Adjacent industries already cross verification threshold — SEC, HIPAA, FDA Part 11

Every other industry that handles consequential data has already crossed the verification threshold:

• SEC Rule 17a-4 mandates 6 years of retention in tamper-proof format with audited disaster recovery. Over $3.5 billion in fines for records-related failures since 2021 across SEC, CFTC, and FINRA combined (S-0073, S-0074).
• HIPAA Security Rule mandates encrypted, redundant backups with tested restoration. Maximum penalties of $2.19 million per violation in the willful-neglect tier (S-0075).
• 21 CFR Part 11 requires complete audit trails for any electronic record submitted to the FDA. When Applied Therapeutics submitted a new drug application and the FDA discovered that a vendor had deleted audit trails two days after FDA preannounced its inspection, the application was rejected — unverifiable data was inadmissible regardless of what it showed (S-0076).
• Financial-sector cybersecurity budget allocation: Financial institutions typically allocate 10-20% of their information technology budgets to cybersecurity and recovery planning combined, per Deloitte and Gartner benchmarking. Financial services, government, and healthcare consistently spend the most of any sectors on disaster recovery (S-0077).

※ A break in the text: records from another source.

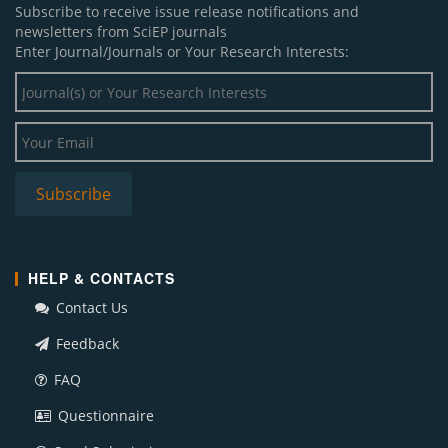
Subscribe to receive issue release notifications and
newsletters from SciEP journals
Enter Journal/Journals or Your Research Interests:
HELP & CONTACTS
Contact Us
Feedback
FAQ
Questionnaire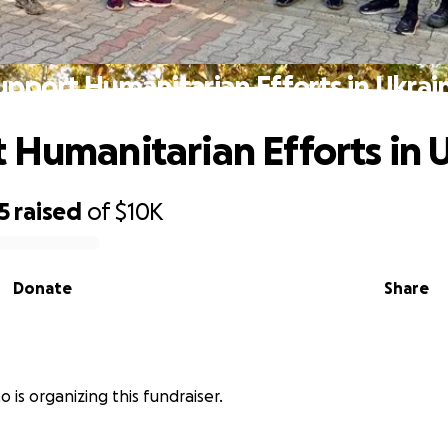
upport Humanitarian Efforts in Ukrai
 Humanitarian Efforts in 
5
raised
of
$10K
Donate
Share
 is organizing this fundraiser.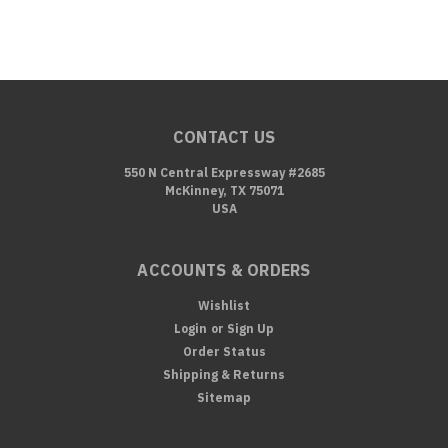
CONTACT US
550 N Central Expressway #2685
McKinney, TX 75071
USA
ACCOUNTS & ORDERS
Wishlist
Login
or
Sign Up
Order Status
Shipping & Returns
Sitemap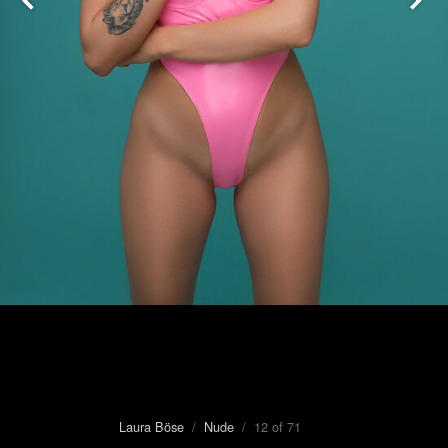
Laura Böse
/
Nude
/ 12 of 71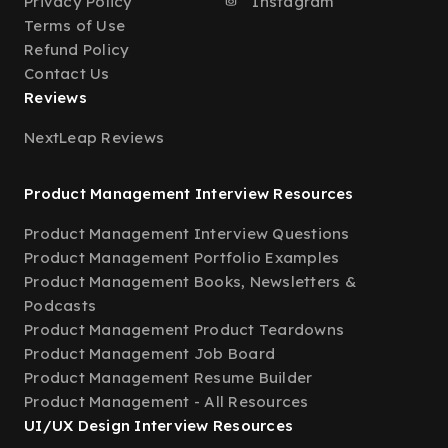
Privacy Policy
Instagram
Terms of Use
Refund Policy
Contact Us
Reviews
NextLeap Reviews
Product Management Interview Resources
Product Management Interview Questions
Product Management Portfolio Examples
Product Management Books, Newsletters &
Podcasts
Product Management Product Teardowns
Product Management Job Board
Product Management Resume Builder
Product Management - All Resources
UI/UX Design Interview Resources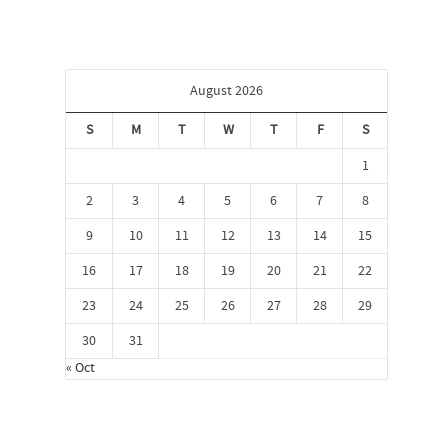
August 2026
S
M
T
W
T
F
S
1
2
3
4
5
6
7
8
9
10
11
12
13
14
15
16
17
18
19
20
21
22
23
24
25
26
27
28
29
30
31
« Oct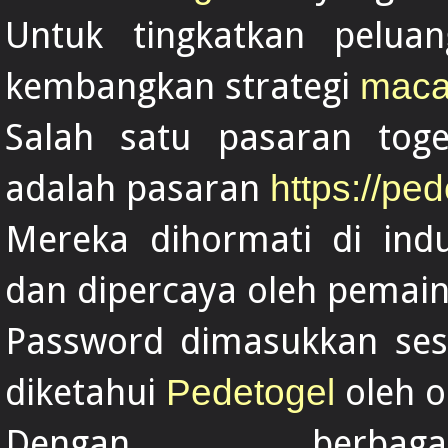
Untuk tingkatkan pelua
kembangkan strategi
maca
Salah satu pasaran toge
adalah pasaran
https://ped
Mereka dihormati di indu
dan dipercaya oleh pemain
Password dimasukkan sesu
diketahui
oleh o
Pedetogel
Dengan berba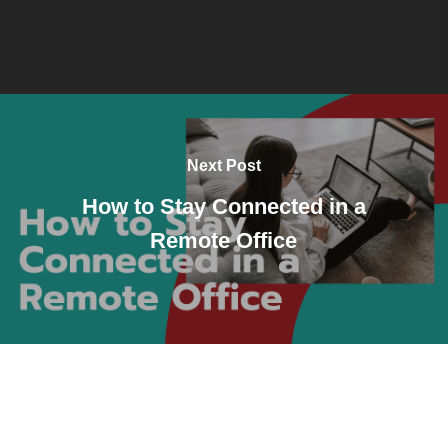
Next Post
How to Stay Connected in a
Remote Office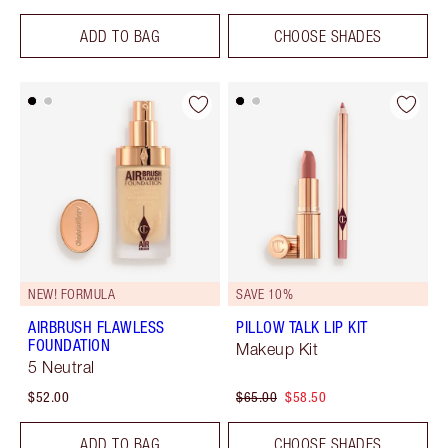
ADD TO BAG
CHOOSE SHADES
NEW! FORMULA
SAVE 10%
AIRBRUSH FLAWLESS
PILLOW TALK LIP KIT
FOUNDATION
Makeup Kit
5 Neutral
$52.00
$65.00
$58.50
ADD TO BAG
CHOOSE SHADES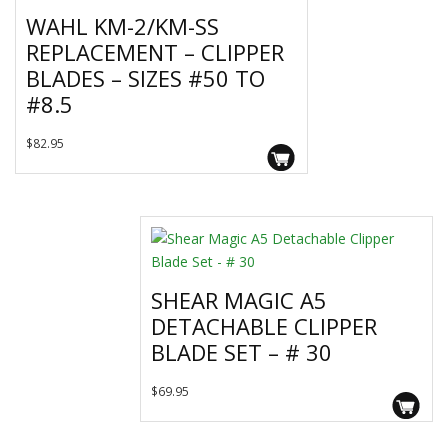
WAHL KM-2/KM-SS
REPLACEMENT – CLIPPER
BLADES – SIZES #50 TO
#8.5
This
$
82.95
product
has
multiple
variants.
The
options
SHEAR MAGIC A5
may
DETACHABLE CLIPPER
be
chosen
BLADE SET – # 30
on
the
$
69.95
product
page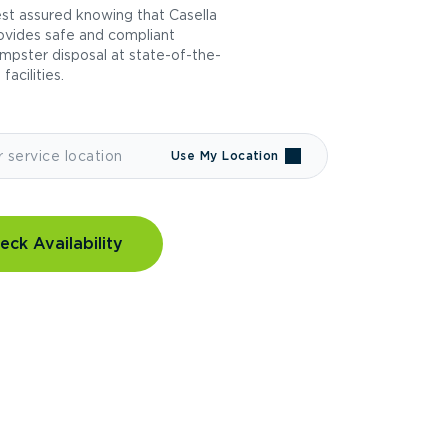
st assured knowing that Casella
ovides safe and compliant
mpster disposal at state-of-the-
 facilities.
Use My Location
eck Availability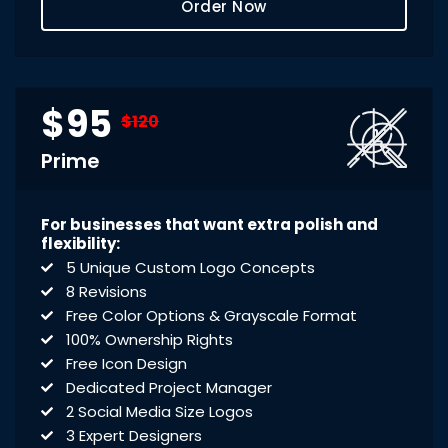
Order Now
$95
$120
Prime
For businesses that want extra polish and
flexibility:
5 Unique Custom Logo Concepts
8 Revisions
Free Color Options & Grayscale Format
100% Ownership Rights
Free Icon Design
Dedicated Project Manager
2 Social Media Size Logos
3 Expert Designers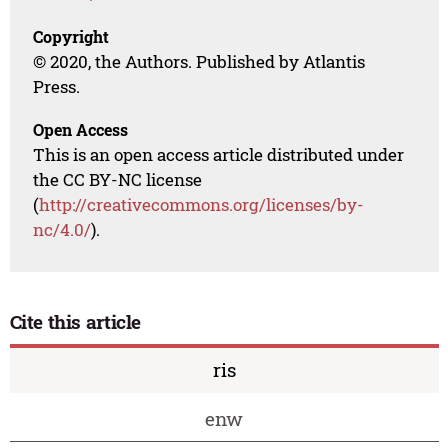
Copyright
© 2020, the Authors. Published by Atlantis
Press.
Open Access
This is an open access article distributed under
the CC BY-NC license
(
http://creativecommons.org/licenses/by-
nc/4.0/
).
Cite this article
ris
enw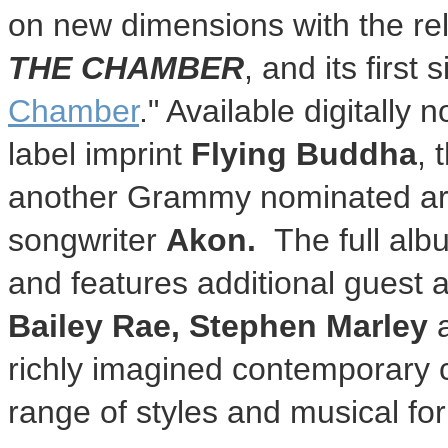
on new dimensions with the re
THE CHAMBER
, and its first s
Chamber
." Available digitall
label imprint
Flying Buddha
, 
another Grammy nominated arti
songwriter
Akon.
The full alb
and features additional guest
Bailey Rae
,
Stephen Marley
richly imagined contemporary 
range of styles and musical fo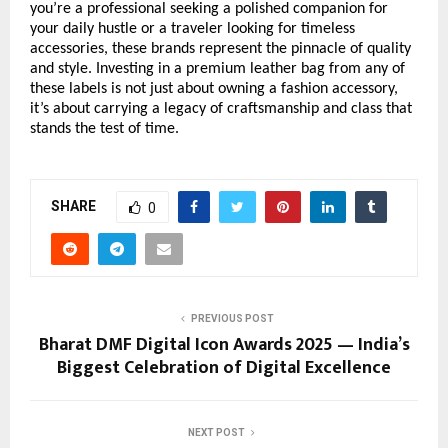
you’re a professional seeking a polished companion for
your daily hustle or a traveler looking for timeless
accessories, these brands represent the pinnacle of quality
and style. Investing in a premium leather bag from any of
these labels is not just about owning a fashion accessory,
it’s about carrying a legacy of craftsmanship and class that
stands the test of time.
SHARE
0
PREVIOUS POST
Bharat DMF Digital Icon Awards 2025 — India’s
Biggest Celebration of Digital Excellence
NEXT POST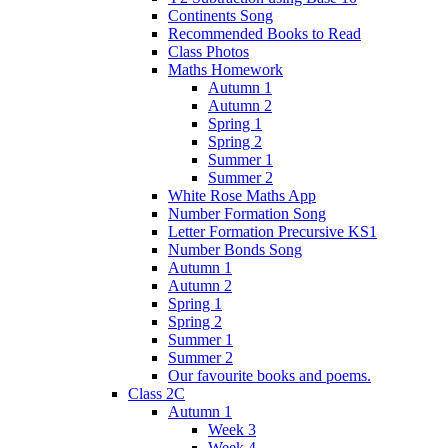
Continents Song
Recommended Books to Read
Class Photos
Maths Homework
Autumn 1
Autumn 2
Spring 1
Spring 2
Summer 1
Summer 2
White Rose Maths App
Number Formation Song
Letter Formation Precursive KS1
Number Bonds Song
Autumn 1
Autumn 2
Spring 1
Spring 2
Summer 1
Summer 2
Our favourite books and poems.
Class 2C
Autumn 1
Week 3
Week 4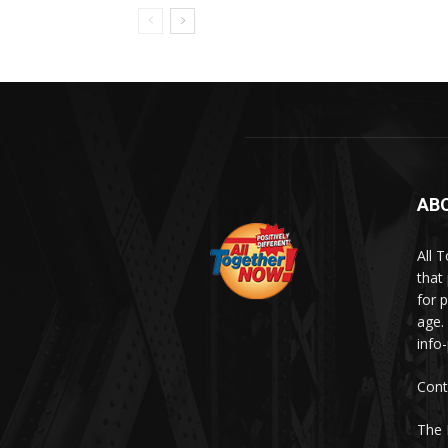
AB
All 
that
for p
age.
info
Cont
The 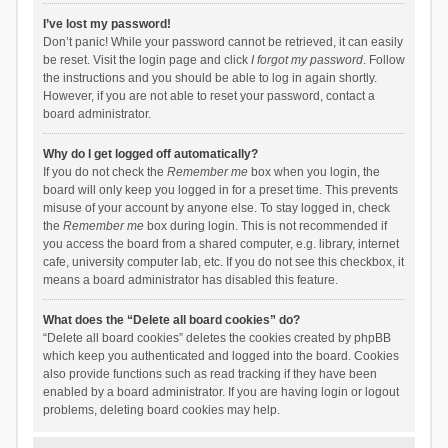
I’ve lost my password!
Don’t panic! While your password cannot be retrieved, it can easily
be reset. Visit the login page and click
I forgot my password
. Follow
the instructions and you should be able to log in again shortly.
However, if you are not able to reset your password, contact a
board administrator.
Why do I get logged off automatically?
If you do not check the
Remember me
box when you login, the
board will only keep you logged in for a preset time. This prevents
misuse of your account by anyone else. To stay logged in, check
the
Remember me
box during login. This is not recommended if
you access the board from a shared computer, e.g. library, internet
cafe, university computer lab, etc. If you do not see this checkbox, it
means a board administrator has disabled this feature.
What does the “Delete all board cookies” do?
“Delete all board cookies” deletes the cookies created by phpBB
which keep you authenticated and logged into the board. Cookies
also provide functions such as read tracking if they have been
enabled by a board administrator. If you are having login or logout
problems, deleting board cookies may help.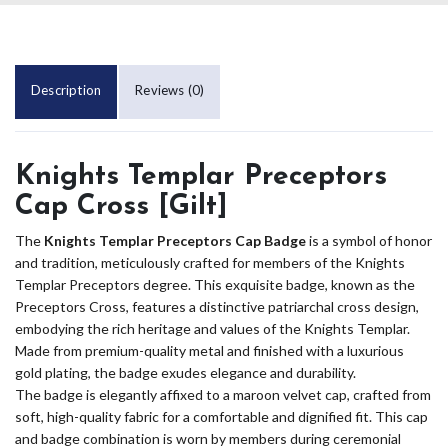
Description
Reviews (0)
Knights Templar Preceptors
Cap Cross [Gilt]
The
Knights Templar Preceptors Cap Badge
is a symbol of honor
and tradition, meticulously crafted for members of the Knights
Templar Preceptors degree. This exquisite badge, known as the
Preceptors Cross, features a distinctive patriarchal cross design,
embodying the rich heritage and values of the Knights Templar.
Made from premium-quality metal and finished with a luxurious
gold plating, the badge exudes elegance and durability.
The badge is elegantly affixed to a maroon velvet cap, crafted from
soft, high-quality fabric for a comfortable and dignified fit. This cap
and badge combination is worn by members during ceremonial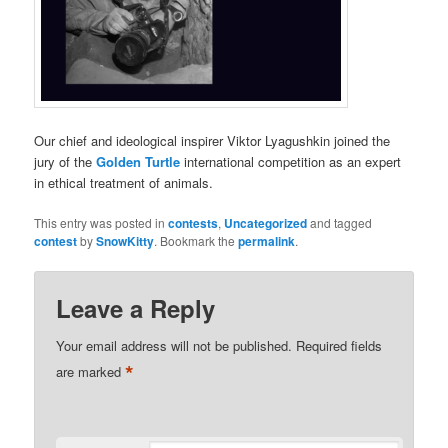
Our chief and ideological inspirer Viktor Lyagushkin joined the
jury of the
Golden Turtle
international competition as an expert
in ethical treatment of animals.
This entry was posted in
contests
,
Uncategorized
and tagged
contest
by
SnowKitty
. Bookmark the
permalink
.
Leave a Reply
Your email address will not be published.
Required fields
*
are marked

Each sector built audit infrastructure before enforcement matured, and each saw enforcement scale rapidly once infrastructure was in place. The historical pattern: SEC Rule 17a-4 preceded the off-channel-communications enforcement wave by more than two decades; HIPAA Security Rule preceded the systematic OCR audit program by approximately a decade; 21 CFR Part 11 was published in 1997 and reached the Applied Therapeutics-style enforcement posture only after FDA inspection capacity caught up.

Research data is at the equivalent point in its own arc: mandate regime in place, legal theory settled, precedent stack on adjacent fact patterns accumulated. The variable that determines when enforcement scales to the architectural fact pattern is institutional audit infrastructure — exactly what this paper argues institutions should build.